The Delhi Bench of the Income Tax Appellate Tribunal ruled that the Long term Capital Gain ( LTCG ) of Mauritius Company on the sale of shares of an Indian investment made before the 1st April 2024 is not taxable in India.

The assessee Superb Mind Holdings, a company in Mauritius, invested in an Indian company called Pearl Retail Solutions Pvt. Ltd. in 2011 and 2012. The assessee decided to sell their 69,999 shares to LEI Singapore Holdings Pte. Ltd. for a sum of Rs. 40,02,37,407. As per the Income Tax Act, 1961 under section 195, LEI Singapore Holdings Pte. Ltd. deducted tax at source, withholding 10.92%  of the transaction amount.

The Assessee approached the revenue department to claim the refund of TDS deducted under Article 13(4) of the India-Mauritius DTAA. The assessing officer rejected the claim. The assessee appealed before the ITAT, New Delhi.

The assessee's counsel argued that the assessee is a registered company in Mauritius with a valid Tax Residency Certificate ( TRC ). They invested in an Indian Company called Pearl Retail Solutions Pvt Ltd in 2011 and 2012, before 01.07.2017. The counsel relied on the assessee's previous case in the A.Y. 2018-19, the facts are similar and the Bombay High Court allowed the deduction. The assessee’s counsel submitted a copy of the Judgment.

The respondent’s counsel, Vijay B Vasanta argued that a similar matter was pending before the Supreme Court filed by the Department in the case of Blacks Stone Capital Partners (Singapore) VI FDI Three Pte. Ltd. so this issue requires careful consideration.

The ITAT bench observed that the assessee had claimed an exemption on long-term capital gains from the sale of shares, citing Article 13(4) of the India-Mauritius DTAA. LEI Singapore Holdings Pte.
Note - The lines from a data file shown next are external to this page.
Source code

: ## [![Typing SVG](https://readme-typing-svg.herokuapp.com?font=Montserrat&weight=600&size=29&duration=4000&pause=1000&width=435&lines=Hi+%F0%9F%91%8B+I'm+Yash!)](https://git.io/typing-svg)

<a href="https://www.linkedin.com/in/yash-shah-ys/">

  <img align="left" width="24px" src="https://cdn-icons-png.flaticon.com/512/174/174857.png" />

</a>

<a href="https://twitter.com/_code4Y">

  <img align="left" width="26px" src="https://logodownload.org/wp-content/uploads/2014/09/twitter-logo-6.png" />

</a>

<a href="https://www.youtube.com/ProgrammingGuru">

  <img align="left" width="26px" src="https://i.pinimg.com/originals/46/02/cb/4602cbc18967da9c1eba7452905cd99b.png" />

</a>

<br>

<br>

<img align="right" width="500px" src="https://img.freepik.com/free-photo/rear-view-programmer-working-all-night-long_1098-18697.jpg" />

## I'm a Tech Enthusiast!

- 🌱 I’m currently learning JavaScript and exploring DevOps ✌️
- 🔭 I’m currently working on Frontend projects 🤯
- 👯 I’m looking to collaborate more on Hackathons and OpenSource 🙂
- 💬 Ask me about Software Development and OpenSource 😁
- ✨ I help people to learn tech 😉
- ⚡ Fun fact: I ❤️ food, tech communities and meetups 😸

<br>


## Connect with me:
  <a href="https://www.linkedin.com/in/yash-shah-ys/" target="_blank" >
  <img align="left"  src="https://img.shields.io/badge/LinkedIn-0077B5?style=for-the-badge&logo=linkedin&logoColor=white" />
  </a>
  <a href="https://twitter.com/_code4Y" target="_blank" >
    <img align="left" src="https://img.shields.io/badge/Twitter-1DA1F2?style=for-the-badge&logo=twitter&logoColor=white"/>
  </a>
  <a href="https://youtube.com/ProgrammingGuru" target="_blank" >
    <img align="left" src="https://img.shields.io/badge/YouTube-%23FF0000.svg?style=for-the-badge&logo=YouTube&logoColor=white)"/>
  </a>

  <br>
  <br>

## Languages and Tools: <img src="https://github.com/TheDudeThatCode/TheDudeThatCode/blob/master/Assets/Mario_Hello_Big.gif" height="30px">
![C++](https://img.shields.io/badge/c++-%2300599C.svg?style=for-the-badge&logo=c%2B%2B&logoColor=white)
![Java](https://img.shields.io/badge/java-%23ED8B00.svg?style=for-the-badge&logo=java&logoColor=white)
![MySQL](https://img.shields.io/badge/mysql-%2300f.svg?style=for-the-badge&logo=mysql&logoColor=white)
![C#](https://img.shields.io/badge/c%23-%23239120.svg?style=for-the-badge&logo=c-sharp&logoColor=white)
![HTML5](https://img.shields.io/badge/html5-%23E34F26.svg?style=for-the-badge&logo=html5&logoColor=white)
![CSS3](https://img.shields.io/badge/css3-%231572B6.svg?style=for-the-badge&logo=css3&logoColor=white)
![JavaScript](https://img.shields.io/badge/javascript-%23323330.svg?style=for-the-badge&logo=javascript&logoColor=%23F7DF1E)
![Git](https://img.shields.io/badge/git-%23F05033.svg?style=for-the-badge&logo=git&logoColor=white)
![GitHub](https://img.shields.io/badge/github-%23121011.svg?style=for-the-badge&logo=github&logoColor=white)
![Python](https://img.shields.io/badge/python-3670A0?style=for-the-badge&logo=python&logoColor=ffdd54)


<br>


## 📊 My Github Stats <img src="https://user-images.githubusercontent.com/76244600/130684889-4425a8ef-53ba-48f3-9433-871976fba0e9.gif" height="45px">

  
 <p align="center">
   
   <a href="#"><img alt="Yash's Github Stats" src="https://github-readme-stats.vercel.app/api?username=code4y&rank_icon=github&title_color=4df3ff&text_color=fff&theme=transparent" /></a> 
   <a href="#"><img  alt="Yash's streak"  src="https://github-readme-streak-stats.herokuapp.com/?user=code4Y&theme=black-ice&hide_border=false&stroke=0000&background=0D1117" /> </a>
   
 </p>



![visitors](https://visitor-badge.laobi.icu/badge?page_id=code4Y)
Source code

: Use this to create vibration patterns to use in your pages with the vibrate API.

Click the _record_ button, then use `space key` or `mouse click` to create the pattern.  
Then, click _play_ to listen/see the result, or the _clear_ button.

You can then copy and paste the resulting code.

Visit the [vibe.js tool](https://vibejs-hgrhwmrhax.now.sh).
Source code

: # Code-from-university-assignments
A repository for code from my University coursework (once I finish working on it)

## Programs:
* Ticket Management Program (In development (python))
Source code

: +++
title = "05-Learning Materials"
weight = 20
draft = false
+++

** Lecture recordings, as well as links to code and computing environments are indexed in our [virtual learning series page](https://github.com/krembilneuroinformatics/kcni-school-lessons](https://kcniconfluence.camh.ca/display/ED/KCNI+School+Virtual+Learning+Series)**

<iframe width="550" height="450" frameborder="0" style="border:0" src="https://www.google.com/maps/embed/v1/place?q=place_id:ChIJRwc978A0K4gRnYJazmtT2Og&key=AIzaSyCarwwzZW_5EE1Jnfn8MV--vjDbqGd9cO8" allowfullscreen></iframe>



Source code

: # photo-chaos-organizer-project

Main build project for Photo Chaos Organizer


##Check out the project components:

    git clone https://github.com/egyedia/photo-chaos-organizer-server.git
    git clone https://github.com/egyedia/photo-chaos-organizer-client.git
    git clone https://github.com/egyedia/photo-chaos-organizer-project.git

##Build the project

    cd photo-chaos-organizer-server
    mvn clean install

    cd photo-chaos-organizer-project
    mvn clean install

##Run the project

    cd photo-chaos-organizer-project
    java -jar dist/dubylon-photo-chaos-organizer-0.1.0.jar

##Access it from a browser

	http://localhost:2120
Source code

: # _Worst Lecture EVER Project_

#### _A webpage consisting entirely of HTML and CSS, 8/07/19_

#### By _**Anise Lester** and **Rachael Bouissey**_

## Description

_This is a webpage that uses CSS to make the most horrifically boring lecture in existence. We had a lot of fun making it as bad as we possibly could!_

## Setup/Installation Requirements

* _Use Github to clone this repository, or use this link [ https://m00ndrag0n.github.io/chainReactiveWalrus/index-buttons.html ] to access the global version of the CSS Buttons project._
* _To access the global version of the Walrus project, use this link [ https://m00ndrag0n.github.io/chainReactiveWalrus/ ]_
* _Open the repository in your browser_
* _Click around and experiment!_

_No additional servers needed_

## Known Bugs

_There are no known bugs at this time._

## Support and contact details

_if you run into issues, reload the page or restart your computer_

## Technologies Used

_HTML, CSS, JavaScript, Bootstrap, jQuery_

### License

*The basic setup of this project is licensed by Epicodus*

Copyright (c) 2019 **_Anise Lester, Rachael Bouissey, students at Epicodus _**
Ltd. had deducted tax at source on the payments made to the assessee. Currently, the assessee is seeking a refund of the withholding tax deducted on this transaction.
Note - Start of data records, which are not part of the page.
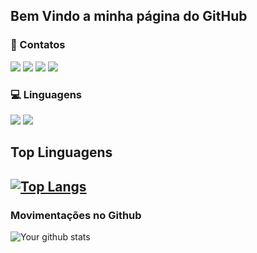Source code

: ## Bem Vindo a minha página do GitHub

### 📱 Contatos
[<img src="https://img.shields.io/badge/github-%23100000.svg?&style=for-the-badge&logo=github&logoColor=white">](https://github.com/niscas123) [<img src="https://img.shields.io/badge/linkedin-%230077B5.svg?&style=for-the-badge&logo=linkedin&logoColor=white" />](https://www.linkedin.com/in/n%C3%ADcollas-ivanno-093532134/) [<img src = "https://img.shields.io/badge/instagram-%23E4405F.svg?&style=for-the-badge&logo=instagram&logoColor=white">](https://www.instagram.com/nicollasivanno/) [<img src = "https://img.shields.io/badge/facebook-%231877F2.svg?&style=for-the-badge&logo=facebook&logoColor=white">](https://www.facebook.com/nicollas.ivanno/)

### 💻 Linguagens
<img src="https://img.shields.io/badge/python%20-%2314354C.svg?&style=for-the-badge&logo=python&logoColor=white"> <img src="https://img.shields.io/badge/java-%23ED8B00.svg?&style=for-the-badge&logo=java&logoColor=white">

## Top Linguagens
 
[![Top Langs](https://github-readme-stats.vercel.app/api/top-langs/?username=niscas123&layout=compact)](https://github.com/niscas123)
---

### Movimentações no Github
![Your github stats](https://github-readme-stats.vercel.app/api/?username=niscas123&show_icons=true&title_color=fff&icon_color=79ff97&text_color=9f9f9f&bg_color=151515)
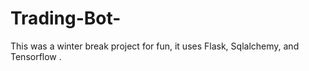 # Trading-Bot-
This was a winter break project for fun, it uses Flask, Sqlalchemy, and Tensorflow .
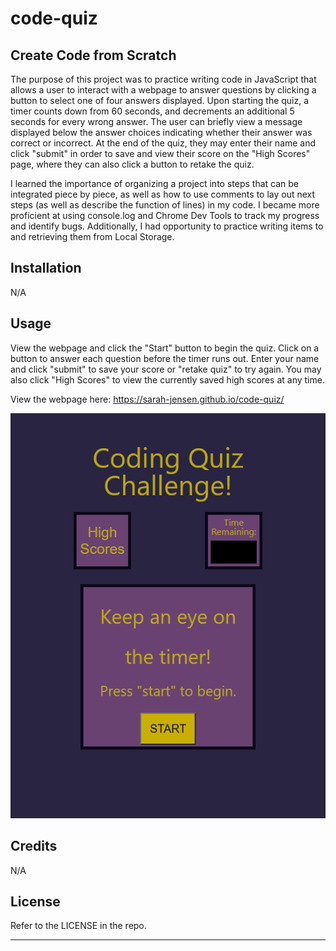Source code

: # code-quiz

## Create Code from Scratch

The purpose of this project was to practice writing code in JavaScript that allows a user to interact with a webpage to answer questions by clicking a button to select one of four answers displayed. Upon starting the quiz, a timer counts down from 60 seconds, and decrements an additional 5 seconds for every wrong answer. The user can briefly view a message displayed below the answer choices indicating whether their answer was correct or incorrect. At the end of the quiz, they may enter their name and click "submit" in order to save and view their score on the "High Scores" page, where they can also click a button to retake the quiz.

I learned the importance of organizing a project into steps that can be integrated piece by piece, as well as how to use comments to lay out next steps (as well as describe the function of lines) in my code. I became more proficient at using console.log and Chrome Dev Tools to track my progress and identify bugs. Additionally, I had opportunity to practice writing items to and retrieving them from Local Storage.

## Installation

N/A

## Usage

View the webpage and click the "Start" button to begin the quiz. Click on a button to answer each question before the timer runs out. Enter your name and click "submit" to save your score or "retake quiz" to try again. You may also click "High Scores" to view the currently saved high scores at any time.

View the webpage here: https://sarah-jensen.github.io/code-quiz/

![A screen with three boxes is displayed. The small box on the left reads, "high scores," the one on the right reads, "time remaining." The large box in the middle of the screen reads, "keep an eye on the timer" and has a button labeled, "start."](./Assets/images/start.png)


## Credits

N/A

## License

Refer to the LICENSE in the repo.

---
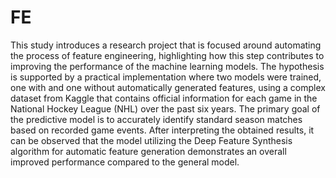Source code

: # FE
This study introduces a research project that is focused around automating the process of feature engineering, highlighting how this step contributes to improving the performance of the machine learning models.
The hypothesis is supported by a practical implementation where two models were trained, one with and one without automatically generated features, using a complex dataset from Kaggle that contains official information for each game in the National Hockey League (NHL) over the past six years. The primary goal of the predictive model is to accurately identify standard season matches based on recorded game events. After interpreting the obtained results, it can be observed that the model utilizing the Deep Feature Synthesis algorithm for automatic feature generation demonstrates an overall improved performance compared to the general model.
The two-member bench of Vikas Awasthy (Judicial Member) & Naveen Chandra (Accountant Member) observed both sides arguments. The Tribunal observed that the factual matrix of this case and the A.Y 2018-19 case were similar and this fact is not disputed.
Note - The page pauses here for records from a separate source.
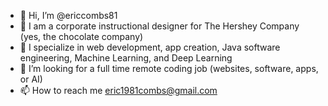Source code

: - 👋 Hi, I’m @ericcombs81
- 👀 I am a corporate instructional designer for The Hershey Company (yes, the chocolate company)
- 🌱 I specialize in web development, app creation, Java software engineering, Machine Learning, and Deep Learning
- 💞️ I’m looking for a full time remote coding job (websites, software, apps, or AI)
- 📫 How to reach me eric1981combs@gmail.com

<!---
ericcombs81/ericcombs81 is a ✨ special ✨ repository because its `README.md` (this file) appears on your GitHub profile.
You can click the Preview link to take a look at your changes.
--->
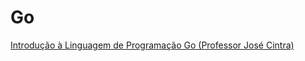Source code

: # Go

[Introdução à Linguagem de Programação Go (Professor José Cintra)](https://josecintra.com/blog/wp-content/uploads/2020/07/introducao_programacao_go.pdf)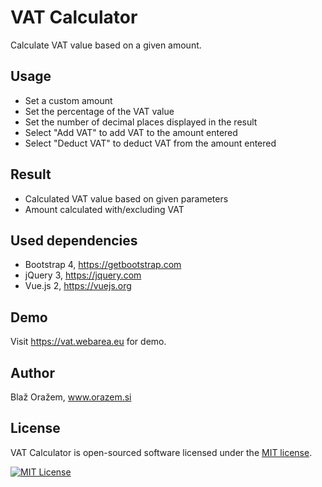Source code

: # VAT Calculator

Calculate VAT value based on a given amount.

## Usage

* Set a custom amount
* Set the percentage of the VAT value
* Set the number of decimal places displayed in the result
* Select "Add VAT" to add VAT to the amount entered
* Select "Deduct VAT" to deduct VAT from the amount entered

## Result

* Calculated VAT value based on given parameters
* Amount calculated with/excluding VAT

## Used dependencies

* Bootstrap 4, https://getbootstrap.com
* jQuery 3, https://jquery.com
* Vue.js 2, https://vuejs.org

## Demo

Visit https://vat.webarea.eu for demo.

## Author

Blaž Oražem, www.orazem.si

## License

VAT Calculator is open-sourced software licensed under the [MIT license](http://opensource.org/licenses/MIT).

[<img src="https://img.shields.io/packagist/l/doctrine/orm.svg?style=flat-square" alt="MIT License">](LICENSE)
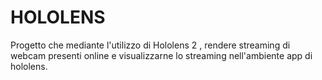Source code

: # HOLOLENS
Progetto che mediante l'utilizzo di Hololens 2 ,
rendere streaming di webcam presenti online e visualizzarne lo streaming nell'ambiente app di hololens.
The Tribunal observed that the Bombay High Court allowed the deduction after considering multiple factors such as the press release issued by the Finance Ministry's clarification on TRC in Circular of CBDT No.789/2000, a press release of CBDT on the Protocol of amendment of the convention for the avoidance of double taxation and various Supreme Court Judgments such as Vodafone International Holdings and Azadi Bachao Aandolan cases which reinforced these exemptions. 

The Income Tax Tribunal noted that the Bombay High Court, referencing a press release dated 29.08.2016 issued by the Central Board of Direct Taxes ( CBDT ) following the amendment to the Mauritius DTAA effective from 01.04.2017, upheld the grandfathering of capital gains exemption under the erstwhile Mauritius DTAA.

Further, the bench added that the Bombay High Court ruled that the protocol mandates source-based taxation of capital gains arising from the alienation of shares acquired on or after 01.04.2017 in a company resident in India for FY 2017-18. Consequently, the court determined that investments made before 01.04.2017 are grandfathered and not subject to capital gains taxation in India. The situation in the present case before us is similar.

Therefore, the  ITAT ruled in favor of the assessee and allowed the claimed tax exemption.